Il futuro di Julian Assange si deciderà di fronte all’Alta Corte di Londra: qui si è aperta l’udienza dalla quale verrà emessa la sentenza con la decisione definitiva sull’estradizione del fondatore di Wikileaks negli Stati Uniti. Lì poi lo attenderebbe un processo che lo vede imputato per la pubblicazione di 700mila documenti secretati relativi ad attività militari e diplomatiche degli Usa, a partire dal 2010. Le accuse, come spiegano i media statunitensi, se dovessero essere concretizzare in una condanna porterebbero a 175 anni di carcere. Se Londra rigettasse il suo appello, l’unica possibilità che gli rimarrebbe per evitare l’estradizione sarebbe la Corte europea dei diritti dell’uomo.



La moglie del giornalista, Stella, si augura che i giudici decidano di rigettare le richieste americane. In un discorso pubblico ha sottolineato che la decisione dei magistrati “stabilirà in sostanza se lui vivrà o morrà”. Il fondatore di Wikileaks è fortemente indebolito fisicamente e psicologicamente. La sua incarcerazione è avvenuta nel 2019, nella prigione di massima sicurezza di Belmarsh, a Londra. Mentre andava in scena l’udienza all’Alta Corte di Londra, fuori dal tribunale si è tenuta una manifestazione con decine di sostenitori.



Julian Assange, la moglie: “Rischia di fare la fine di Navalny”

#### [Azioni da svolgere]
[1] Per favore, indica se le affermazioni (a), (b) e (c) concordano con l'estratto sull'estradizione di Assange, rispondendo sì o no e citando alla lettera le parole decisive. (a) Assange è detenuto a Belmarsh dal 2019. (b) I documenti pubblicati da Wikileaks sono 175mila. (c) Fuori dal tribunale hanno manifestato centinaia di sostenitori.
[2] Prosegui l'estratto sull'estradizione di Assange dal punto in cui si interrompe.
Le voci riportate più avanti sono materiale separato dall'estratto sull'estradizione di Assange.

Voci archiviate:
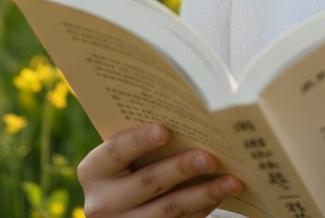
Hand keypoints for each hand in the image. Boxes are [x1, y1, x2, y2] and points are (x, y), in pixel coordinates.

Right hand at [78, 123, 242, 217]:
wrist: (119, 207)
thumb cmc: (129, 164)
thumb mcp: (124, 154)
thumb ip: (143, 139)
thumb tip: (193, 117)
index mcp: (93, 171)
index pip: (115, 152)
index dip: (138, 141)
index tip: (164, 130)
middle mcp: (103, 203)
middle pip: (147, 183)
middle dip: (182, 168)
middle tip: (211, 158)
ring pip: (168, 210)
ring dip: (204, 194)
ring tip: (231, 180)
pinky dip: (202, 208)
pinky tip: (221, 195)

#### [Risposte ai compiti]
[1]
(a) Sì: "La sua incarcerazione è avvenuta nel 2019, nella prigione di massima sicurezza di Belmarsh, a Londra."
(b) No: "la pubblicazione di 700mila documenti secretati"
(c) No: "fuori dal tribunale si è tenuta una manifestazione con decine di sostenitori"

[2]
Gli attivisti radunatisi fuori dall’Alta Corte di Londra hanno parlato da una postazione improvvisata, chiedendo la liberazione di Julian Assange in nome della libertà di stampa e la difesa dei diritti umani. Il giornalista non si è presentato in aula per motivi di salute, come hanno fatto sapere i suoi legali. “Non si sente bene oggi, non è presente”, ha spiegato l’avvocato Edward Fitzgerald senza fornire ulteriori dettagli. L’attivista più volte non si è presentato in tribunale: già in passato aveva preferito videocollegarsi dalla cella, a causa di una condizione di salute precaria come certificato da medici terzi e delegazioni di organizzazioni internazionali, spiega Il Fatto Quotidiano.



Assange è accusato di aver pubblicato oltre 700mila documenti riservati sulle attività militari e diplomatiche americane. Secondo la difesa, si tratterebbe di un caso non ordinario ma politico e come tale escluso dal trattato che regola le estradizioni tra Usa e Regno Unito, spiega Avvenire. Stella Morris, la moglie del giornalista e attivista, in attesa della sentenza definitiva che deciderà il futuro del marito ha dichiarato: “Ciò che è successo ad Alexeij Navalny in Russia potrebbe succedere a lui in America”.